● **Source extract**
• Re: What is the correct halt status for HHH(DDD) ?

    From Richard Damon@21:1/5 to olcott on Sat Jul 13 13:25:20 2024
    On 7/13/24 12:48 PM, olcott wrote:
    What is the correct halt status for an input to
    a simulating termination analyzer that calls its
    own termination analyzer?

    typedef void (*ptr)();
    int HHH(ptr P);

    void DDD()
    {
      HHH(DDD);
    }

    int main()
    {
      HHH(DDD);
    }


    Halting.

    Since HHH defined to be a termination analyzer, by that definition it
    must return to its caller.

    Since DDD has no inputs, its behavior isn't affected by any inputs, and
    thus DDD will halt for ALL input conditions, so for HHH to be a correct termination analysizer it needs to return the value to indicate Halting.

    Your version can't do that, so either fails to be a proper decider, or
    gets the wrong answer.

    The Flibble version could get this correct, if the structure allows it
    to properly detect that DDD is actually calling HHH, which puts us
    outside of the Turing Equivalency rules, but can be done in that C code.

    --- SoupGate-Win32 v1.05
    * Origin: fsxNet Usenet Gateway (21:1/5)
  • From Richard Damon@21:1/5 to olcott on Sat Jul 13 14:33:16 2024
    On 7/13/24 2:15 PM, olcott wrote:
    On 7/13/2024 12:25 PM, Richard Damon wrote:
    On 7/13/24 12:48 PM, olcott wrote:
    What is the correct halt status for an input to
    a simulating termination analyzer that calls its
    own termination analyzer?

    typedef void (*ptr)();
    int HHH(ptr P);

    void DDD()
    {
       HHH(DDD);
    }

    int main()
    {
       HHH(DDD);
    }


    Halting.

    Since HHH defined to be a termination analyzer, by that definition it
    must return to its caller.

    Since DDD has no inputs, its behavior isn't affected by any inputs,
    and thus DDD will halt for ALL input conditions, so

    You are stupidly saying that Infinite_Loop() will halt because
    it has no inputs.

● **Brief a**
Retype the part of the halting thread that opens with the words containing "Your version can't" and closes with "that C code.".
The thread above and the listing that follows come from unrelated sources.

● **Supplied records**

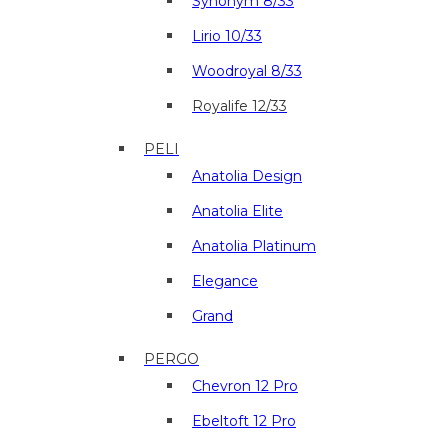
Synonym 8/33
Lirio 10/33
Woodroyal 8/33
Royalife 12/33
PELI
Anatolia Design
Anatolia Elite
Anatolia Platinum
Elegance
Grand
PERGO
Chevron 12 Pro
Ebeltoft 12 Pro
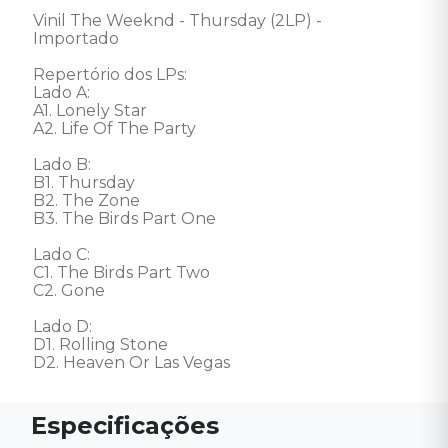
Vinil The Weeknd - Thursday (2LP) - 
Importado 

Repertório dos LPs:

Lado A: 

A1. Lonely Star

A2. Life Of The Party

Lado B: 

B1. Thursday

B2. The Zone

B3. The Birds Part One

Lado C: 

C1. The Birds Part Two

C2. Gone

Lado D: 

D1. Rolling Stone

D2. Heaven Or Las Vegas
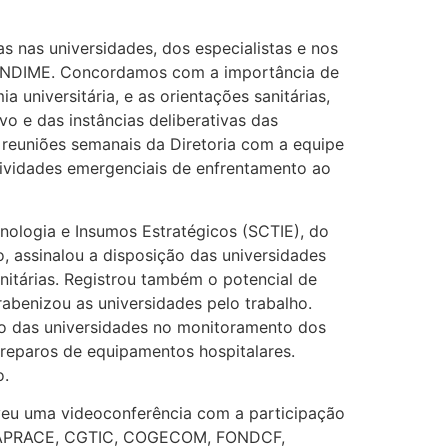
 nas universidades, dos especialistas e nos
 UNDIME. Concordamos com a importância de
 universitária, e as orientações sanitárias,
vo e das instâncias deliberativas das
 reuniões semanais da Diretoria com a equipe
tividades emergenciais de enfrentamento ao
cnologia e Insumos Estratégicos (SCTIE), do
, assinalou a disposição das universidades
anitárias. Registrou também o potencial de
rabenizou as universidades pelo trabalho.
o das universidades no monitoramento dos
 reparos de equipamentos hospitalares.
o.
oveu uma videoconferência com a participação
ONAPRACE, CGTIC, COGECOM, FONDCF,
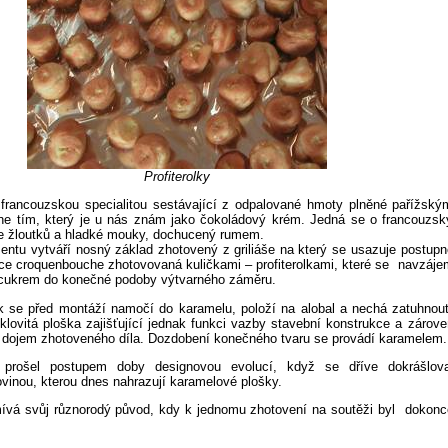
Profiterolky
 francouzskou specialitou sestávající z odpalované hmoty plněné pařížský
e tím, který je u nás znám jako čokoládový krém. Jedná se o francouzsk
e žloutků a hladké mouky, dochucený rumem.
tu vytváří nosný základ zhotovený z griliáše na který se usazuje
postupn
ce croquenbouche zhotovovaná kuličkami – profiterolkami, které se
navzáje
 cukrem do konečné podoby výtvarného záměru.
ek se před montáží namočí do karamelu, položí na alobal a nechá zatuhnout
klovitá ploška zajišťující jednak funkci vazby stavební konstrukce a zárove
ý dojem zhotoveného díla. Dozdobení konečného tvaru se provádí karamelem.
prošel postupem doby designovou evolucí, když se dříve dokrášlova
vinou, kterou dnes nahrazují karamelové plošky.
 mívá svůj různorodý původ, kdy k jednomu zhotovení na soutěži byl
dokonc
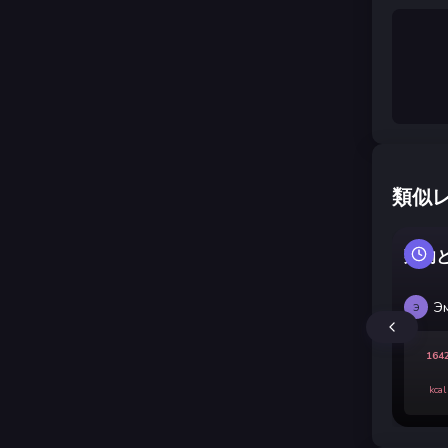
類似
鶏肉
Э
Э
164
kcal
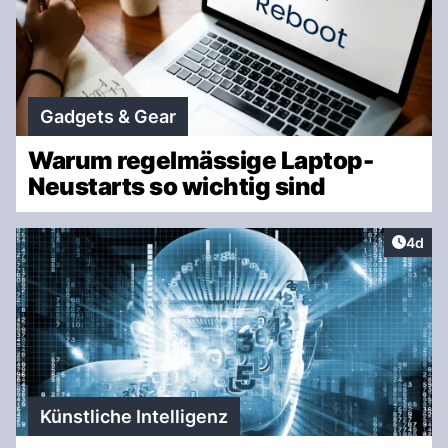
Gadgets & Gear
Warum regelmässige Laptop-
Neustarts so wichtig sind
Artike
4d
Künstliche Intelligenz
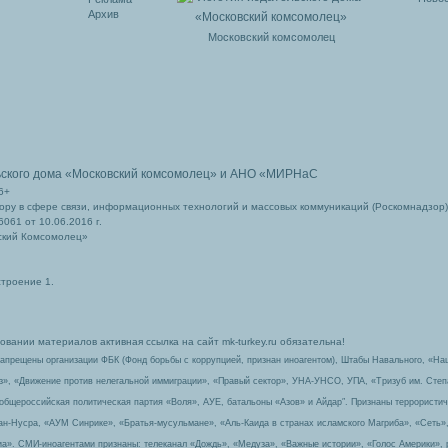
Архив
Московский комсомолец
ьского дома
«Московский комсомолец»
и АНО «МИРНаС
6+
ру в сфере связи, информационных технологий и массовых коммуникаций (Роскомнадзор)
061 от 10.06.2016 г.
ский Комсомолец»
строение 1.
вании материалов активная ссылка на сайт mk-turkey.ru обязательна!
запрещены организации ФБК (Фонд борьбы с коррупцией, признан иноагентом), Штабы Навального, «На
з», «Движение против нелегальной иммиграции», «Правый сектор», УНА-УНСО, УПА, «Тризуб им. Сте
 общероссийская политическая партия «Воля», АУЕ, батальоны «Азов» и Айдар″. Признаны террорист
-ан-Нусра, «АУМ Синрике», «Братья-мусульмане», «Аль-Каида в странах исламского Магриба», «Сеть»
а». СМИ-иноагентами признаны: телеканал «Дождь», «Медуза», «Важные истории», «Голос Америки», 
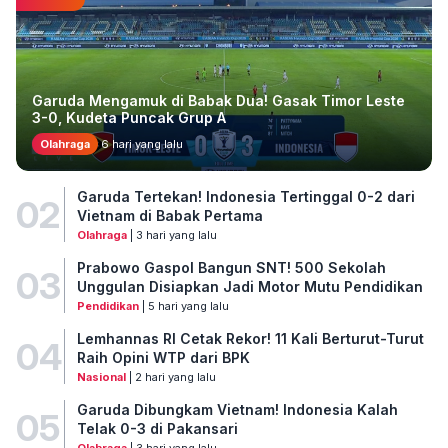
Garuda Mengamuk di Babak Dua! Gasak Timor Leste
3-0, Kudeta Puncak Grup A
Olahraga
6 hari yang lalu
Garuda Tertekan! Indonesia Tertinggal 0-2 dari
02
Vietnam di Babak Pertama
Olahraga
| 3 hari yang lalu
Prabowo Gaspol Bangun SNT! 500 Sekolah
03
Unggulan Disiapkan Jadi Motor Mutu Pendidikan
Pendidikan
| 5 hari yang lalu
Lemhannas RI Cetak Rekor! 11 Kali Berturut-Turut
04
Raih Opini WTP dari BPK
Nasional
| 2 hari yang lalu
Garuda Dibungkam Vietnam! Indonesia Kalah
05
Telak 0-3 di Pakansari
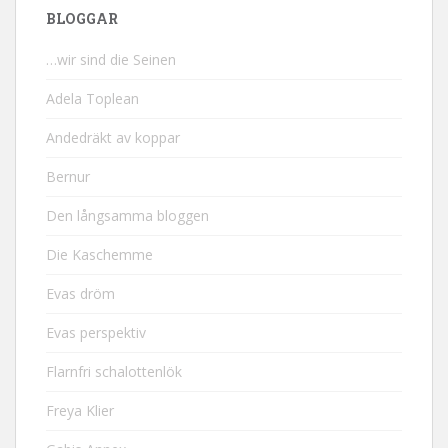
BLOGGAR
…wir sind die Seinen
Adela Toplean
Andedräkt av koppar
Bernur
Den långsamma bloggen
Die Kaschemme
Evas dröm
Evas perspektiv
Flarnfri schalottenlök
Freya Klier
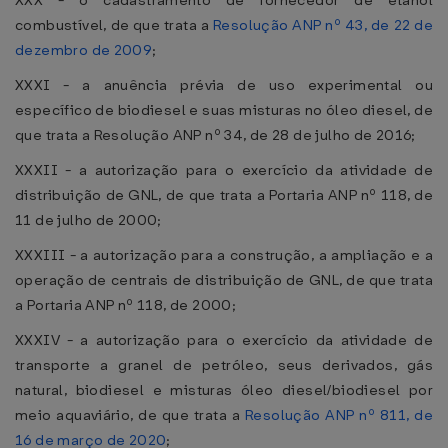
XXX - o cadastramento de fornecedor de etanol
combustível, de que trata a
Resolução ANP nº 43, de 22 de
dezembro de 2009
;
XXXI - a anuência prévia de uso experimental ou
específico de biodiesel e suas misturas no óleo diesel, de
que trata a Resolução ANP nº 34, de 28 de julho de 2016;
XXXII - a autorização para o exercício da atividade de
distribuição de GNL, de que trata a Portaria ANP nº 118, de
11 de julho de 2000;
XXXIII - a autorização para a construção, a ampliação e a
operação de centrais de distribuição de GNL, de que trata
a Portaria ANP nº 118, de 2000;
XXXIV - a autorização para o exercício da atividade de
transporte a granel de petróleo, seus derivados, gás
natural, biodiesel e misturas óleo diesel/biodiesel por
meio aquaviário, de que trata a
Resolução ANP nº 811, de
16 de março de 2020
;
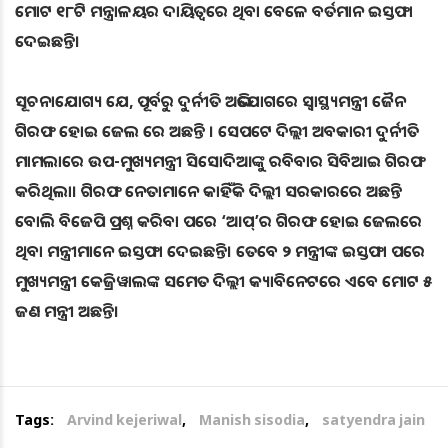
ମୋଟ ୧୮ଟି ମନ୍ତ୍ରାଳୟର ଦାୟିତ୍ୱରେ ଥିବା ବେଳେ ବର୍ତମାନ ଇସ୍ତଫା
ଦେଇଛନ୍ତି।
ସୂଚନାଯୋଗ୍ୟ ଯେ, ପୂର୍ବରୁ ଦୁର୍ନୀତି ଅଭିଯୋଗରେ ସ୍ୱାସ୍ଥ୍ୟମନ୍ତ୍ରୀ ଜୈନ
ଗିରଫ ହୋଇ ଜେଲ ରେ ଅଛନ୍ତି । ସେପଟେ ଦିଲ୍ଲୀ ଅବକାରୀ ଦୁର୍ନୀତି
ମାମଲାରେ ଉପ-ମୁଖ୍ୟମନ୍ତ୍ରୀ ସିସୋଦିଆଙ୍କୁ ରବିବାର ସିବିଆଇ ଗିରଫ
କରିଥିଲା। ଗିରଫ ନେତାମାନେ କାହିଁକି ଦିଲ୍ଲୀ ସରକାରରେ ଅଛନ୍ତି
ବୋଲି ବିଜେପି ପ୍ରଶ୍ନ କରିବା ପରେ ‘ଆପ୍‌’ର ଗିରଫ ହୋଇ ଜେଲରେ
ଥିବା ମନ୍ତ୍ରୀମାନେ ଇସ୍ତଫା ଦେଇଛନ୍ତି। ତେବେ ୨ ମନ୍ତ୍ରୀଙ୍କ ଇସ୍ତଫା ପରେ
ମୁଖ୍ୟମନ୍ତ୍ରୀ କେଜ୍ରିୱାଲଙ୍କ ସମେତ ଦିଲ୍ଲୀ କ୍ୟାବିନେଟରେ ଏବେ ମୋଟ ୫
ଜଣ ମନ୍ତ୍ରୀ ଅଛନ୍ତି।
Tags:
Arvind kejeriwal
,
Manish sisodia
,
satyendra jain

● **Brief b**
Echo the listing word for word, from its first line through the line containing "C1. The Birds Part Two", and include both of those lines. Leave the pictures out of your answer.

● **Response area a**
Your version can't do that, so either fails to be a proper decider, or
    gets the wrong answer.

    The Flibble version could get this correct, if the structure allows it
    to properly detect that DDD is actually calling HHH, which puts us
    outside of the Turing Equivalency rules, but can be done in that C code.

● **Response area b**
Synonym 8/33
Lirio 10/33
Woodroyal 8/33
Royalife 12/33
PELI
Anatolia Design
Anatolia Elite
Anatolia Platinum
Elegance
Grand
PERGO
Chevron 12 Pro
Ebeltoft 12 Pro
Vinil The Weeknd - Thursday (2LP) - 
Importado 

Repertório dos LPs:

Lado A: 

A1. Lonely Star

A2. Life Of The Party

Lado B: 

B1. Thursday

B2. The Zone

B3. The Birds Part One

Lado C: 

C1. The Birds Part Two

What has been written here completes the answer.